═════ EXTRACTED ENTRIES ═════

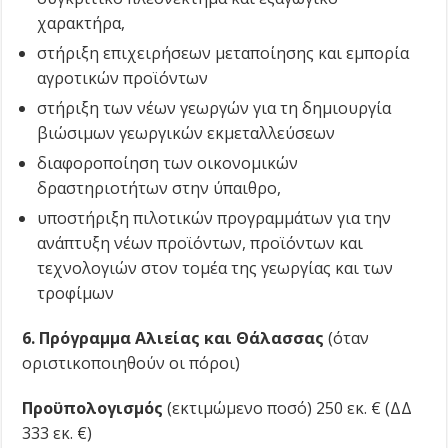
χαρακτήρα,
στήριξη επιχειρήσεων μεταποίησης και εμπορία
αγροτικών προϊόντων
στήριξη των νέων γεωργών για τη δημιουργία
βιώσιμων γεωργικών εκμεταλλεύσεων
διαφοροποίηση των οικονομικών
δραστηριοτήτων στην ύπαιθρο,
υποστήριξη πιλοτικών προγραμμάτων για την
ανάπτυξη νέων προϊόντων, προϊόντων και
τεχνολογιών στον τομέα της γεωργίας και των
τροφίμων
6. Πρόγραμμα Αλιείας και Θάλασσας
(όταν
οριστικοποιηθούν οι πόροι)
Προϋπολογισμός
(εκτιμώμενο ποσό) 250 εκ. € (ΔΔ
333 εκ. €)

═════

- _WHAT YOU ARE ASKED TO DO_
Pick out every line in the items above that contains the word "νέων" and copy each one.

- _RESPONSE_
στήριξη των νέων γεωργών για τη δημιουργία
ανάπτυξη νέων προϊόντων, προϊόντων και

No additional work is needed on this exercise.